Gadianton wrote:EAllusion wrote:Markk -
I think you keep missing Gadianton's point. A 23% spike requires a causal explanation for why that number of people became homeless when they weren't before. The city as a whole didn't grow that fast. Your own links strongly suggest the main driver in the recent change is changes in housing prices. You contend that it is something else. In your defense, I'd say that while 23% sounds like a lot, in absolute numbers, it's only about 10k people in a city of millions. It is possible that a worsening drug epidemic, etc. could cause cause a spike on that order. But you do nothing to establish it.

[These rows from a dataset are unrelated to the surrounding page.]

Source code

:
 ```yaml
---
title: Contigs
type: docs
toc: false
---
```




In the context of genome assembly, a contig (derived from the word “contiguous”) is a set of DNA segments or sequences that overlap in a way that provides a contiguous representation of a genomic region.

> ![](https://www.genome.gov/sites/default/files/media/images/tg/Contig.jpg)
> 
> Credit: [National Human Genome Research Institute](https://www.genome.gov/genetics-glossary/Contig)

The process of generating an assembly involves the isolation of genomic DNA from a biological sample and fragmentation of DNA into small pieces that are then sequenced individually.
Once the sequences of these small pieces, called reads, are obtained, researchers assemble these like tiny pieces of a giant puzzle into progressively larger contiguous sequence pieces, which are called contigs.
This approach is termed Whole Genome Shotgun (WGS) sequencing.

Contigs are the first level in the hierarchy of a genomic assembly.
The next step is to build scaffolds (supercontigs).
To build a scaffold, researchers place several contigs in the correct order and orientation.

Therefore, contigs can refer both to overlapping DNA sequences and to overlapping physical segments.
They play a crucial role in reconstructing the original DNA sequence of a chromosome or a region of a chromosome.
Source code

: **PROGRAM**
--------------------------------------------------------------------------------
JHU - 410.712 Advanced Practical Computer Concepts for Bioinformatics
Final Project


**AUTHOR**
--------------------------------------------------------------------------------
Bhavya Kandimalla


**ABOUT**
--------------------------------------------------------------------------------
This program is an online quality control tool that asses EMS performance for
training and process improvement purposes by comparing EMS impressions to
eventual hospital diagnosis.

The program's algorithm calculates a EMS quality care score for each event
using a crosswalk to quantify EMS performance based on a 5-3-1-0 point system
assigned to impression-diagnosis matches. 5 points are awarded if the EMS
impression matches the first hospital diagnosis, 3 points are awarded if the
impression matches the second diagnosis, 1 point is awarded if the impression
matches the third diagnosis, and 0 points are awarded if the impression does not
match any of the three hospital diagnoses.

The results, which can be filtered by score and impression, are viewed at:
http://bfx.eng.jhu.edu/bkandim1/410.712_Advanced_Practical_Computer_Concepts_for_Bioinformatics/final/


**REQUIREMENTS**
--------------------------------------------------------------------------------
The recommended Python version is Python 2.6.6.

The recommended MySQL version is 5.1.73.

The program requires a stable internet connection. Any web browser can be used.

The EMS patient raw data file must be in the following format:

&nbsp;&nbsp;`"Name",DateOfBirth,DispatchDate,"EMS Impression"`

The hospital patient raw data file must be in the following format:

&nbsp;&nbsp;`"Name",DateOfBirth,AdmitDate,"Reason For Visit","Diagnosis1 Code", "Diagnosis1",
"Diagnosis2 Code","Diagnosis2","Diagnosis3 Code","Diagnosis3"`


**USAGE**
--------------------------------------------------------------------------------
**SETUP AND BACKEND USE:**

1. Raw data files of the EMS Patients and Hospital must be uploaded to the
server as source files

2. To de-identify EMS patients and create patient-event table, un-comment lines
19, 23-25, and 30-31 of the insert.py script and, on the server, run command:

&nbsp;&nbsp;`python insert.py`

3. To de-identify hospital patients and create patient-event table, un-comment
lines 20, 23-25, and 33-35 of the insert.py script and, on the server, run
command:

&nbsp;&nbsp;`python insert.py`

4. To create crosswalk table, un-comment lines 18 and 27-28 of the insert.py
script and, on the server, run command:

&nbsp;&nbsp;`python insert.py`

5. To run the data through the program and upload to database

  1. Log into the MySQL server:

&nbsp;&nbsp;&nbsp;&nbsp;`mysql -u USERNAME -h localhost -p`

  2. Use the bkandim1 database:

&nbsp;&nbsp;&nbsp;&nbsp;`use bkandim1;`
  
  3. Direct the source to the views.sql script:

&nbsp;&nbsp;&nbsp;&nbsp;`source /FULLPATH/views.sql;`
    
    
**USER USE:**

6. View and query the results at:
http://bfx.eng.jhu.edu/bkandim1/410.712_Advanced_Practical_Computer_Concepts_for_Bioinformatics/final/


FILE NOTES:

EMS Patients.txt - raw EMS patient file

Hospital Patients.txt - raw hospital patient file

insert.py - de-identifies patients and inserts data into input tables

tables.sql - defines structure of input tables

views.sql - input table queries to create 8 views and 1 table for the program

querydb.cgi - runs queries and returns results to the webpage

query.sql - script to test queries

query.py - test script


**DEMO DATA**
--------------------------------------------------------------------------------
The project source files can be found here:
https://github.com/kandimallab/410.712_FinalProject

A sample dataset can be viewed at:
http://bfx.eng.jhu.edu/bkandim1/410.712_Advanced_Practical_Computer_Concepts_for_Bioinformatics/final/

I sincerely doubt there was that much of a change in the number of people exiting the foster care system to produce the change.
Of course
you very easily understand the point. I held off responding to you but I see now that for whatever reasons, Markk will not be following this point any time soon. In his latest post he asserts again, as if I don't get it, "I'm pointing out that it's lot's of factors, not just rent!". I realize there are lots of factors, and that a large number of people in our society are one or two paychecks away from being homeless. I also realize that once homeless, getting a job without an address and getting new accommodations without references or stable income is extremely difficult. However, it's also true that many folks on this lowest rung are only "stable" insofar as they have exactly the housing that they currently have, and if they had to go out and find a new place, even while currently being housed, it would be difficult. What Mark seems especially resistant to accepting is that many on this lowest rung are irresponsible, using drugs, but yet still able to manage paying the rent for their current housing. Their situation is volatile and a change from virtually any facet of their life will put them on the street. Well, suddenly, 23% more of these volatile situations explode. Why? Why in 2016 and not in 2015 or 2014? THAT is the first question we are trying to answer, one that Markk seems especially determined to avoid.
I even tried to draw an analogy between housing supply and the supply of something simple like a fan, and he ignored everything I said and turned it around, "Hey do you have any idea what homeless people are like when it's hot! you ain't seen nothin' yet!"
Let's return to the heat wave in SoCal back in 2006. There were many factors that explained why my family suffered that week and I nearly had a medical crisis on my hands. One might argue that the biggest problem was that I was personally unprepared. It's a bad habit of mine. I owned a single small fan, and even prior to the heat wave, I'd been nagged at to get more fans and I'd put it off. Well, the really bad day came and there was not a single fan I could get within hundreds of miles-- not even online for next day delivery.
What then, is the most direct factor that caused my problem? I apparently wasn't alone in my psychological inability to be prepared. No doubt, thousands of others also faced empty shelves. Is our first priority, then, to get life counseling for myself and all these thousands of others to be more prepared in life such that we already have our fans and don't need to raid the shelves at the last minute when the next heat wave comes? Or is it to re-stock the shelves?
The answer is to restock the shelves first, and then work on being more prepared, which is a far more difficult and long term problem to solve. It's fascinating that Markk, who has this huge vested interest in getting the homeless out from his face, is so dead set on painting the problem as one that's impossible to fix. If I were Markk, I'd first explore the low-hanging fruit. I'd say, "hey, this article that I blindly believe is accurate in reporting 28% increase in homelessness also says that the main contribution to the
crisis (the INCREASE from previous years, when people were also lazy and drug addicts etc) is rent hikes, and I should at least give that the benefit of the doubt, because if this is correct, then that means the quickest path to getting the homeless out from my face is to return them to their situation from 2015."
Yes, it's understood that it's tough to undo what's been done. Had a family member gone to the hospital prior to me procuring more fans, the fans would be a hollow victory. Getting people into stable housing after losing their housing isn't trivial, but it's less non-trivial than fixing their life problems that put them at risk in the first place -- it's by far, the quickest path to getting them out of Markk's face so he doesn't have to see them. Instead of first at least entertaining what his own articles said about the planned solution, he's demanding a war on drugs and so on, and it's really hard to believe he isn't just venting, rather than really being serious.
And there is some serious irony in a major blindspot he has. His profession is to fix up crappy areas of town. He complains that he found some hideaway with 14k needles and all kinds of other horrible things. He had to personally clean all that out. Somehow, he doesn't put it together that here was a crappy place, a dark spot in the city-scape where perhaps a dozen or so homeless people were doing their dark deeds out from his view. Now that he has cleaned all that out, there is one less dark corner for them to do their thing in, so where do they go?
The homeless are all up in Markk's face in part because that's where he himself is literally putting them.
I'm not saying that Markk should change his profession or not cleanup the town. But let's be reasonable here, and entertain the point the LA Times article made in the article Markk himself cited. If people lose their dark corners they'll continue to do what they'd been doing in the light.